If your workplace matches the items on this list, your culture is in trouble.
I get it – many leaders have a hard time acknowledging problems with their company cultures. It is hard for them to look in the mirror and see how they personally have contributed to the toxic culture in their workplace.
If you’re one of those leaders – it’s OK to admit that you’ve messed up. I know that many business owners find themselves in the position of leader with having had no formal training in management or leadership. Or if you did, it was some archaic course that was born from the 80s style of management – not fit for the changing society and the workplace demands that we now have to contend with.
It’s not your fault.
Often poor leadership stems from fear.
Fear of missing their financial goals or the business failing. So poor leaders often bluster and threaten to chop heads to save on costs. (Not exactly motivating, right?)

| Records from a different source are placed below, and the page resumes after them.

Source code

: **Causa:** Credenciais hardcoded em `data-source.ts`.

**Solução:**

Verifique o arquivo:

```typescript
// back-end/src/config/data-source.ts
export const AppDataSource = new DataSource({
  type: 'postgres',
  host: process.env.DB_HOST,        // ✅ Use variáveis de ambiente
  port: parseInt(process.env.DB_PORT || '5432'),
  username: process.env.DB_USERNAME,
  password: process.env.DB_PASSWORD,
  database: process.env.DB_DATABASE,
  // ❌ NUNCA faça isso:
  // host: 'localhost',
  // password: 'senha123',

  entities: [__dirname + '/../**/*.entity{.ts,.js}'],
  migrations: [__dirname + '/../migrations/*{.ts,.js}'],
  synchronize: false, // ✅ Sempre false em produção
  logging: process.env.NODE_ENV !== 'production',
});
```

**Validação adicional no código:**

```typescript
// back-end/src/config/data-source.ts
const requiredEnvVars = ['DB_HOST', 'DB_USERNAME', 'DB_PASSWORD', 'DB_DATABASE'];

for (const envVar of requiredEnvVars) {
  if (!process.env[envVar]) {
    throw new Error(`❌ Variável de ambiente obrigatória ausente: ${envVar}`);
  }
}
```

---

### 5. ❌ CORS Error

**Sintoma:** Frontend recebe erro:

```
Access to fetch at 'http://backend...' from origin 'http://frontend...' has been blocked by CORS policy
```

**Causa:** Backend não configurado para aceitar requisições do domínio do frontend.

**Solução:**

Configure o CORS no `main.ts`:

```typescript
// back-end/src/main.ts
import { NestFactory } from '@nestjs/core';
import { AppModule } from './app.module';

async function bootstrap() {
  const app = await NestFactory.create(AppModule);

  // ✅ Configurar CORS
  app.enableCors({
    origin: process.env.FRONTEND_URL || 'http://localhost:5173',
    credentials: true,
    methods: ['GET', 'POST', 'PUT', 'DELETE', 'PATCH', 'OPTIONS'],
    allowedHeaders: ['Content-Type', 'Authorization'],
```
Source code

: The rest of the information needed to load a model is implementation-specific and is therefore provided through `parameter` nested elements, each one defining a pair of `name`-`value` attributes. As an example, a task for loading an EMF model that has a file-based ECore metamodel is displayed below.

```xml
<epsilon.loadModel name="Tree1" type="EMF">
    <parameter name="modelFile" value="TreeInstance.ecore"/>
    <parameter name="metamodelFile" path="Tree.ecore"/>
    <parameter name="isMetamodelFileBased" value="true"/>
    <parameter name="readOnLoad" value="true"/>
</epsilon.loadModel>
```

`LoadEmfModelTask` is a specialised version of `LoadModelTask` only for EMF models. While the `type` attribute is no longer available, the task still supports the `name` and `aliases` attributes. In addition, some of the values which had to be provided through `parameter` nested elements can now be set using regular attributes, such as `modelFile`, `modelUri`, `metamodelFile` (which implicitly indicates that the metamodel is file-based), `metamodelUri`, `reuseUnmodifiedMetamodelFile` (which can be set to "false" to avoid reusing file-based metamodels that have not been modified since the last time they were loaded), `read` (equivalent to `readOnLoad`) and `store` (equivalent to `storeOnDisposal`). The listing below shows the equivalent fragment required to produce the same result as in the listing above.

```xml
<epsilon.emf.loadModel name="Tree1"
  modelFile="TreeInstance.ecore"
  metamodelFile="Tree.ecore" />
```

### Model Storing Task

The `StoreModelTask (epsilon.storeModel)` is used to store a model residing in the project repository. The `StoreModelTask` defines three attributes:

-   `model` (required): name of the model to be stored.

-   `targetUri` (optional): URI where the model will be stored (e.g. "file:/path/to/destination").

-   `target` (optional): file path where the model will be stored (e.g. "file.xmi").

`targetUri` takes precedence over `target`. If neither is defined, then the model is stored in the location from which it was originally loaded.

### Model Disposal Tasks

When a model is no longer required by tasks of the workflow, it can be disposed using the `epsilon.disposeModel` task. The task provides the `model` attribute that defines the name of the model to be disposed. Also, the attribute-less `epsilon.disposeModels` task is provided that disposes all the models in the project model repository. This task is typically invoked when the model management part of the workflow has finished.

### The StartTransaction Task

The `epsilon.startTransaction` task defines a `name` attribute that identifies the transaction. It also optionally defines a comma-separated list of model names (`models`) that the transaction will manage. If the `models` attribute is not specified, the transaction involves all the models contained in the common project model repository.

Fear of looking stupid in front of their team, so they sound off about the team not working hard enough etc. when actually they should say “I don’t know what we should do. What do you guys think?”
Fear of not looking or feeling like the top dog so they make assertions and peacock around the office instead of sitting down to brainstorm with their colleagues.
Fear of hearing bad news that might threaten their self-conception, so they create a force field around themselves that keeps bad news out. They hire ‘yes’ people so they can’t be challenged.
I’m sorry to say it, but in most cases, a toxic work culture starts from the top, however, I’m happy to say that it’s often through no fault of the leader.
But guess what? The good news is that with some mentoring and a willing leader, we can turn around toxic work cultures and make them great places to work.
I’m a big believer that employees will be happy, fully engaged and out-perform in their roles when they find purpose, connection and meaning in their work.